By William E. Welsh
Illustration by Peter Connolly
The Greek hoplite was a heavily armored infantryman who fought in a phalanx formation. The typical formation was eight ranks deep, although some city-states fought with much deeper ranks. The hoplite was the most common type of infantry soldier in Ancient Greece from the late 8th century B.C. to the 4th century B.C.
When deployed in a compact phalanx formation, the shield on the left arm of one hoplite protected the right side of the hoplite next to him. A hoplite phalanx advanced into battle at a fast walk. Once in contact with the enemy, they stabbed with their spears from behind the shield wall.
The density and weight of the hoplite phalanx formation enabled Greek armies to defeat the Persians at Marathon and Plataea during the Greco-Persian Wars during the 5th century B.C. It also allowed the Spartans to hold the pass at Thermopylae long enough to buy valuable time for other city-states to mobilize to meet the Persian threat.
Helmet: A leather-lined bronze helmet protected the head, neck, and face. The helmet was often crested to make the wearer seem taller than he was and appear imposing in battle. The front of the helmet often featured an engraved city-state design.
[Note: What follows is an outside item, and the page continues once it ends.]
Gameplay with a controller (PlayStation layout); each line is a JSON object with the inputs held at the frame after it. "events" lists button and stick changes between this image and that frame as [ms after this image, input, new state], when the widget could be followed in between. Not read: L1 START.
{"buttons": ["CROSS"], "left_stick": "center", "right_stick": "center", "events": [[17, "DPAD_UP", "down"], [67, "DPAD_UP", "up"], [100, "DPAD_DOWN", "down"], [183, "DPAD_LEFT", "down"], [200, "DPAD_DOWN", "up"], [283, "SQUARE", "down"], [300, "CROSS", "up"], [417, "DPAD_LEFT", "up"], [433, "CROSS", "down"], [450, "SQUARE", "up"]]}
Shield: The circular shield (hoplon) was 30 inches in diameter and was capable of deflecting spear or sword thrusts in battle. The shield, which often had an engraved design on its front, was made of either wood or stiff leather on the inside and bronze on the outside. The hoplite placed his arm through a central band and gripped the shield with a strap.
Spear: A hoplite’s principal offensive weapon was his eight-foot-long spear (doru). It was made of ash wood and fitted with a leaf-shaped bronze or iron blade. The hoplite used his spear for thrusting, not throwing.
Sword: The 24-inch straight sword (xiphos) was made of iron and worn in a sheath on a belt. Some types of swords (machaira and kopis), though, were curved. Some hoplites also carried daggers (encheiridion).
Armor: Body armor consisted of a breastplate (thorax), which protected the upper body, and greaves (knemides) that protected the shins. The breastplate was made either of bronze or leather, while the greaves were made solely of bronze.